Universal Web Scraper Test Command

WP-CLI command for testing the Universal Web Scraper handler with any target URL. Supports web pages, ICS feeds, and JSON APIs.

wp datamachine-events test-event-scraper --target_url=<url>

Parameters

Required

  • --target_url=<url>: The web page URL, ICS feed, or JSON API to test

Examples

Web Page Scraping

wp datamachine-events test-event-scraper --target_url=https://example.com/events

ICS Calendar Feeds

wp datamachine-events test-event-scraper --target_url=https://tockify.com/api/feeds/ics/calendar-name

Google Calendar Export

wp datamachine-events test-event-scraper --target_url=webcal://calendar.google.com/calendar/ical/...

Output

The command displays:

  1. Target URL: The URL being tested
  2. Extraction Details:
    • Packet title
    • Source type (e.g., wix_events, json_ld, raw_html)
    • Extraction method
    • Event title and start date
    • Venue name and address
  3. Status: OK (complete venue/address coverage) or WARNING (incomplete coverage)
  4. Warnings: Any extraction warnings encountered

Venue Coverage Warnings

The command evaluates venue data completeness:

  • Missing venue name: Venue override required in flow configuration
  • Missing address fields: Address, city, and state are required for geocoding

Raw HTML packets indicate AI extraction is needed for venue data.

Exit Codes

  • 0: Command completed successfully
  • 1: Error (missing required parameter)

Use Cases

  • Handler Testing: Verify the scraper works on a new venue website
  • Extraction Debugging: Inspect raw extraction results before running a full pipeline. If extraction fails, the command outputs the full raw HTML to assist in troubleshooting.
  • Coverage Assessment: Check if venue data will be complete after import
  • Platform Detection: Identify which extractor is being used (Wix, Squarespace, etc.)

Reliability & Debugging

The test command is essential for verifying the scraper’s Smart Fallback and Browser Spoofing capabilities.

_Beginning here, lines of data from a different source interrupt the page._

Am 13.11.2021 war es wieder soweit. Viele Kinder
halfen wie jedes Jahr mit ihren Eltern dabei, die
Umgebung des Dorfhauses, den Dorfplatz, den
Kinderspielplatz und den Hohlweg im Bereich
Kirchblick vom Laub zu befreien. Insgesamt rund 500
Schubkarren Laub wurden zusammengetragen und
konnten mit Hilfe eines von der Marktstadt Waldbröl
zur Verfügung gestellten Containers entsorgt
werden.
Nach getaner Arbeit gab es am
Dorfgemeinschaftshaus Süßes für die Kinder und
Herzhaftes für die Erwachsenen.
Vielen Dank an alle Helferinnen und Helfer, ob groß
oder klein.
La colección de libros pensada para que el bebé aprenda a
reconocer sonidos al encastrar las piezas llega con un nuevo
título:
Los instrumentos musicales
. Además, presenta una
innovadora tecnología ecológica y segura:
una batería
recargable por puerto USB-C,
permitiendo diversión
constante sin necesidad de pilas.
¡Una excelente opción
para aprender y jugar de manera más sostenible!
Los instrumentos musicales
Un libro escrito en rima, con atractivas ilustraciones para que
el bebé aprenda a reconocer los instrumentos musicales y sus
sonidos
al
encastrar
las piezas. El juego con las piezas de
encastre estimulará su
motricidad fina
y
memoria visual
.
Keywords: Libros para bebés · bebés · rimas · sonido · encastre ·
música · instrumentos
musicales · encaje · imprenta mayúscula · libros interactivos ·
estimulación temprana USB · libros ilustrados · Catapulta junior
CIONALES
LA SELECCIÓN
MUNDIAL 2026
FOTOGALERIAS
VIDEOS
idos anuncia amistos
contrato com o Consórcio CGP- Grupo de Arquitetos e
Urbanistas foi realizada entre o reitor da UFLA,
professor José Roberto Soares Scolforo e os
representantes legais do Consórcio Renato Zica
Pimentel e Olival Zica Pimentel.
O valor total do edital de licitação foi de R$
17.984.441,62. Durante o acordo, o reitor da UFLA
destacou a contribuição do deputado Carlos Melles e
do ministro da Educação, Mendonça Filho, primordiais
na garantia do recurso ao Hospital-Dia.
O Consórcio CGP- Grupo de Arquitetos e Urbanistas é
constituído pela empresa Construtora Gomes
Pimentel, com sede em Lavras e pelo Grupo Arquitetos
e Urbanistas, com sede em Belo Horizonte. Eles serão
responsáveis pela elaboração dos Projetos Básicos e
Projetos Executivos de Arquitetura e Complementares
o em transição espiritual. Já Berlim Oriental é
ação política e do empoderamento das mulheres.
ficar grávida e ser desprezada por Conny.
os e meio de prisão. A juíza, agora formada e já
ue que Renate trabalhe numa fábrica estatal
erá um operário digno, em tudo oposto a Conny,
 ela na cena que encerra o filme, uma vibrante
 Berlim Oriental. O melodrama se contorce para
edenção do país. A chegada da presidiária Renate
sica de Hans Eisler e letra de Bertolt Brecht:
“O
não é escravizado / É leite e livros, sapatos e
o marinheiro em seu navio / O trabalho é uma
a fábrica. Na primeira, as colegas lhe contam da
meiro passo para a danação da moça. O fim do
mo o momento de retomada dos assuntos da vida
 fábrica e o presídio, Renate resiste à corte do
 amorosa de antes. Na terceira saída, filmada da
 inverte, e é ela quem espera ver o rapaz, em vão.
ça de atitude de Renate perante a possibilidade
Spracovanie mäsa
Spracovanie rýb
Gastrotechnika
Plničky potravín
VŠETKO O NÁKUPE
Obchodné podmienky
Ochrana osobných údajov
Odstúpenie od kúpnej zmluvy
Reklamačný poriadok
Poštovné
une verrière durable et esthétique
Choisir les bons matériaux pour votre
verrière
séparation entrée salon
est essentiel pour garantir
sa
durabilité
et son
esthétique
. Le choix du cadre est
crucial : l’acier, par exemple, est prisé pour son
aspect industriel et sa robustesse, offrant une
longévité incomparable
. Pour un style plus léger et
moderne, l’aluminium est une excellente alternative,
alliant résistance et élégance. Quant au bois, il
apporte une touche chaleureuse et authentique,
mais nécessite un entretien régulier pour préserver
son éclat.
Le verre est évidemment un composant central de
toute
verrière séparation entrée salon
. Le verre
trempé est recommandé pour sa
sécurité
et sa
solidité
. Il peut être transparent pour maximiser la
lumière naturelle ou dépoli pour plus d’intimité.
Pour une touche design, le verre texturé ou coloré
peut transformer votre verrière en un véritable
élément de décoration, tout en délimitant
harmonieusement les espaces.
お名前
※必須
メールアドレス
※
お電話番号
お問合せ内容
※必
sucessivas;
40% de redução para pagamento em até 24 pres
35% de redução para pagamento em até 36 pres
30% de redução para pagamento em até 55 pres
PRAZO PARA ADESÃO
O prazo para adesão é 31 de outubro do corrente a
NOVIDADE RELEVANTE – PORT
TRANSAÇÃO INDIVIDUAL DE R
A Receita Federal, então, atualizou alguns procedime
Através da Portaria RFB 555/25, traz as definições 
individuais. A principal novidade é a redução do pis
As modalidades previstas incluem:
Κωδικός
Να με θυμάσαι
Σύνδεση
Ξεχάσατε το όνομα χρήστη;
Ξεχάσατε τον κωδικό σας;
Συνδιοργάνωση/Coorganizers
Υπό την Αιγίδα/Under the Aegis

When testing URLs known to have strict bot detection, observe the logs for "retrying with standard mode" to confirm the fallback is functioning correctly.

ICS Calendar Feed Support

The Universal Web Scraper now directly supports ICS/iCal feed URLs, replacing the deprecated ICS Calendar handler.

Supported ICS Formats

  • Direct .ics files
  • Tockify feeds
  • Google Calendar exports
  • Apple Calendar exports
  • Outlook calendar exports
  • Any standard ICS/iCal feed

ICS Handler Migration

The legacy ICS Calendar handler is deprecated. Migrate existing flows using:

wp datamachine-events migrate-handlers --handler=ics_calendar --dry-run

To perform the migration:

wp datamachine-events migrate-handlers --handler=ics_calendar

The migration tool automatically:

  • Updates flow handler from ics_calendar to universal_web_scraper
  • Maps feed_url config to source_url
  • Preserves all venue override and keyword filtering settings
  • Validates configuration before applying changes

ICS-Specific Output

When testing ICS feeds, the command displays:

  • Source type: ics_feed
  • Timezone information: Calendar timezone and event-specific timezone
  • Venue data: From ICS location field (optional venue override available)
  • Time coverage warnings: For missing start/end times (common in all-day events)